Arthrose et kilos en trop : quand le poids abîme vraiment les articulations
L’arthrose, on la connaît tous un peu. Le cartilage s’use, les articulations se raidissent, la douleur s’installe et le quotidien devient vite pénible. Marcher, monter un escalier, se lever d’une chaise… tout ça finit par coûter cher. Et honnêtement, le surpoids n’arrange rien. Au contraire, il accélère le processus.
Le truc c’est que les kilos en trop pèsent littéralement sur les articulations. Pas seulement de façon mécanique. Il y a aussi un côté métabolique, avec une inflammation de bas niveau qui vient des tissus graisseux. Du coup, les personnes en surcharge pondérale développent plus souvent de l’arthrose, et elle évolue plus vite.
Pourquoi le surpoids accélère l’usure du cartilage
Les articulations qui travaillent en charge sont les premières à trinquer. Le genou surtout. Quand on marche, chaque pas fait supporter à l’articulation entre trois et six fois le poids du corps. Imaginez un peu. Si vous avez vingt kilos de trop, c’est comme si vous ajoutiez soixante à cent vingt kilos de pression supplémentaire à chaque enjambée. Le cartilage n’est pas conçu pour ça. Il s’abîme, s’amincit, et la douleur suit.

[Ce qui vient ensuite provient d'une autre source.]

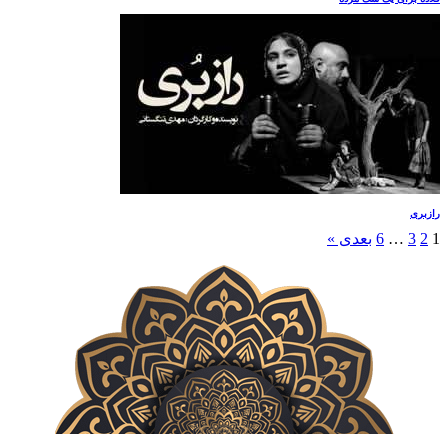
رازبری
1
2
3
…
6
بعدی »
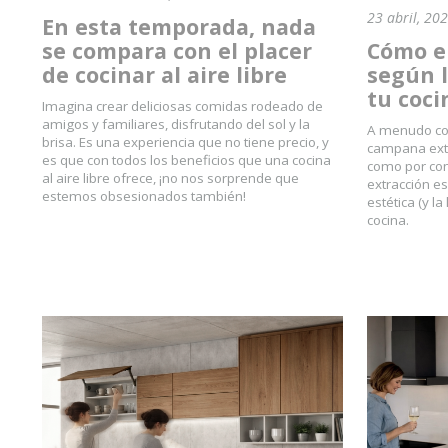
23 abril, 20
En esta temporada, nada
se compara con el placer
Cómo e
de cocinar al aire libre
según 
tu coci
Imagina crear deliciosas comidas rodeado de
amigos y familiares, disfrutando del sol y la
A menudo com
brisa. Es una experiencia que no tiene precio, y
campana extra
es que con todos los beneficios que una cocina
como por co
al aire libre ofrece, ¡no nos sorprende que
extracción e
estemos obsesionados también!
estética (y l
cocina.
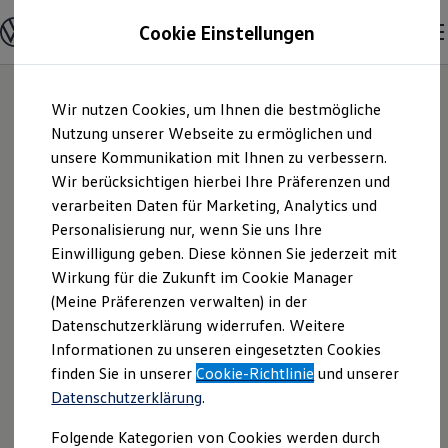
Modelle und Konfigurator
Cookie Einstellungen
Konfigurator
Modelle vergleichen
Konfiguration laden
Zum
Zum
Autosuche
Wir nutzen Cookies, um Ihnen die bestmögliche
Hauptinhalt
Footer
Elektroautos
springen
springen
Nutzung unserer Webseite zu ermöglichen und
ENERGY Sondermodelle
Nutzfahrzeuge
unsere Kommunikation mit Ihnen zu verbessern.
asw.AUTOMOBILE
SUV und CUV
Wir berücksichtigen hierbei Ihre Präferenzen und
Familienautos
verarbeiten Daten für Marketing, Analytics und
Kombis
Bad Rappenau
Kompaktwagen
Personalisierung nur, wenn Sie uns Ihre
Sportwagen
Einwilligung geben. Diese können Sie jederzeit mit
GmbH | Impressum
Schnell verfügbare Fahrzeuge
Angebote und Produkte
Wirkung für die Zukunft im Cookie Manager
Aktuelle Angebote
(Meine Präferenzen verwalten) in der
& Rechtliches
E-Auto-Förderung
Datenschutzerklärung widerrufen. Weitere
Volkswagen Marktplatz
Informationen zu unseren eingesetzten Cookies
Die ENERGY Sondermodelle
Junge Gebrauchtwagen und Gebrauchtwagen
Hier finden Sie Informationen über uns
finden Sie in unserer
Cookie-Richtlinie
und unserer
Volkswagen Zertifizierte Gebrauchtwagen
Datenschutzerklärung
.
(asw.AUTOMOBILE Bad Rappenau
Elektromobilität bei Gebrauchtwagen
Zubehör- und Serviceangebote
GmbH) als verantwortlichen Anbieter
Folgende Kategorien von Cookies werden durch
Saisonangebote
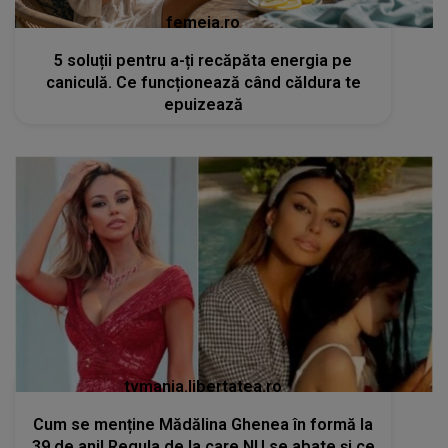
femeia.ro
5 soluții pentru a-ți recăpăta energia pe
caniculă. Ce funcționează când căldura te
epuizează
tvmania.libertatea.ro
Cum se menține Mădălina Ghenea în formă la
39 de ani! Regula de la care NU se abate și ce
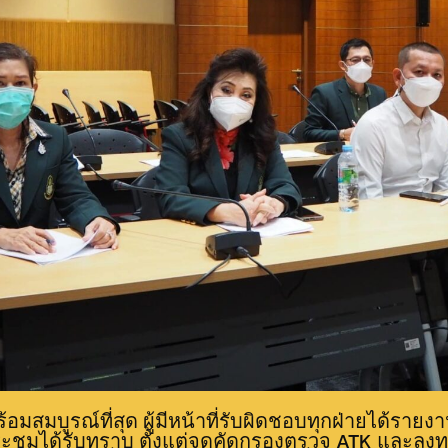
้อมสมบูรณ์ที่สุด ผู้มีหน้าที่รับผิดชอบทุกฝ่ายได้รา
ชุมได้รับทราบ ตั้งแต่จุดคัดกรองตรวจ ATK และลงทะ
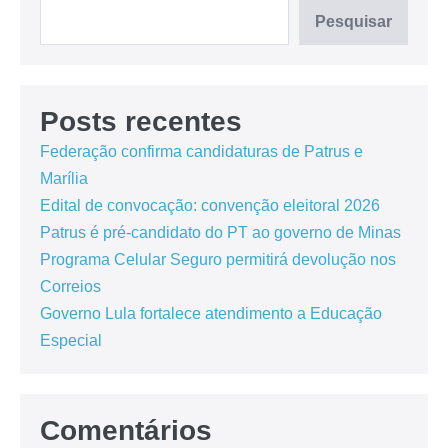
Pesquisar
Posts recentes
Federação confirma candidaturas de Patrus e
Marília
Edital de convocação: convenção eleitoral 2026
Patrus é pré-candidato do PT ao governo de Minas
Programa Celular Seguro permitirá devolução nos
Correios
Governo Lula fortalece atendimento a Educação
Especial
Comentários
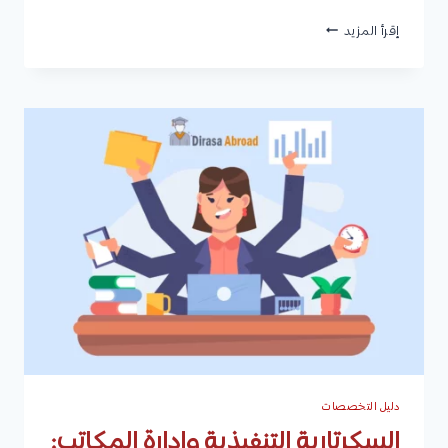
نظم
إقرأ المزيد
المعلومات
الجغرافية
(GIS):
التعريفات،
المكونات،
مدة
الدراسة،
شروط
القبول،
الوظائف،
وأفضل
الجامعات
دليل التخصصات
السكرتارية التنفيذية وإدارة المكاتب:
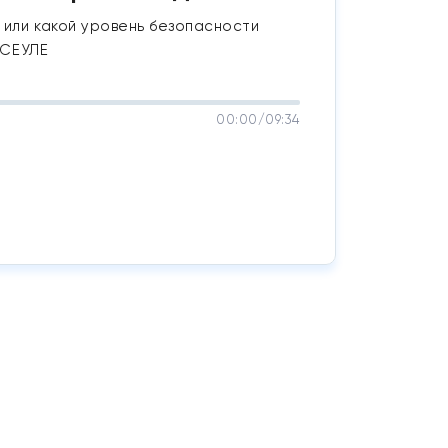
 или какой уровень безопасности
 СЕУЛЕ
00:00
/
09:34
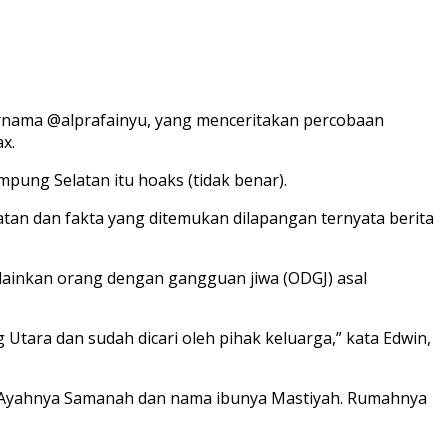
 bernama @alprafainyu, yang menceritakan percobaan
x.
ung Selatan itu hoaks (tidak benar).
atan dan fakta yang ditemukan dilapangan ternyata berita
elainkan orang dengan gangguan jiwa (ODGJ) asal
 Utara dan sudah dicari oleh pihak keluarga,” kata Edwin,
ma Ayahnya Samanah dan nama ibunya Mastiyah. Rumahnya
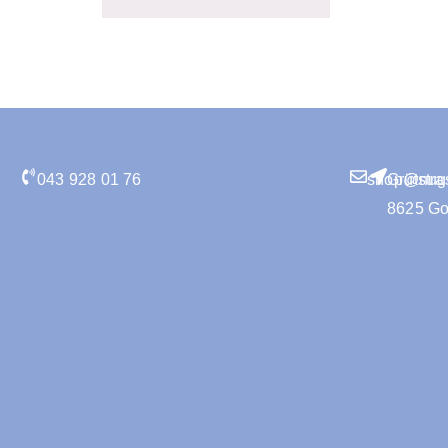
043 928 01 76
shop@nugg
Grütstra
8625 G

La hanche n’est pas en reste. Même histoire de surcharge. Et ce n’est pas tout. Les mains et les poignets peuvent aussi être touchés, alors qu’ils ne portent pas le poids du corps. Là, c’est plutôt l’effet inflammatoire des cellules graisseuses qui entre en jeu. Elles libèrent des substances qui entretiennent une irritation chronique dans les articulations.
Au bout du compte, le surpoids multiplie le risque d’arthrose par quatre ou cinq. Ce n’est pas une petite différence. Plus l’excès de poids est important, plus la dégradation va vite. Et une fois que la douleur s’installe, on bouge moins, on prend encore du poids, et le cercle vicieux se referme.
Perdre un peu, ça change déjà beaucoup
La bonne nouvelle, c’est qu’il n’est pas nécessaire de viser une transformation radicale. Une perte de cinq à six pour cent du poids total suffit souvent à améliorer clairement la fonction des articulations et à calmer les douleurs. Cinq kilos sur cent, par exemple. C’est accessible. Et chaque kilo en moins soulage le genou de quatre à six kilos de pression à chaque pas. Sur une journée, ça représente des tonnes de charge en moins.
Manger un peu mieux aide énormément. Pas besoin d’un régime militaire. On diminue les viandes rouges et la charcuterie, on privilégie le poisson ou la volaille. On réduit les sucres rapides au profit des féculents plus lents. On met plus de fruits, de légumes, de céréales et de légumineuses dans l’assiette. Cinq portions de fruits et légumes par jour, c’est déjà une base solide. Si on galère tout seul, un diététicien peut vraiment débloquer la situation.
Le mouvement reste indispensable. Même quand ça fait un peu mal. L’idée n’est pas de courir un marathon. Des exercices adaptés renforcent les muscles autour de l’articulation, améliorent la souplesse, diminuent les raideurs et ralentissent l’évolution de l’arthrose. Un kinésithérapeute sait construire un programme sur mesure pour éviter d’aggraver les choses. La natation, le vélo, la marche douce ou des séances en piscine marchent particulièrement bien parce qu’ils déchargent les articulations tout en travaillant les muscles.
Un cercle vertueux plutôt qu’un cercle vicieux
Quand on perd un peu de poids et qu’on bouge mieux, la douleur diminue. On a alors plus envie de bouger. On mange plus consciemment. Et le moral suit souvent. C’est pour ça que préserver un poids de santé, ou simplement s’en rapprocher, reste l’un des leviers les plus efficaces contre l’arthrose liée au surpoids.
Bien sûr, ce n’est pas magique. L’arthrose ne disparaît pas. Mais on peut freiner sa progression et retrouver une vraie qualité de vie. Pas besoin d’attendre d’être au bout du rouleau. Commencer tôt, même avec des petits changements, change déjà la donne. Et franchement, les articulations vous remercieront chaque jour.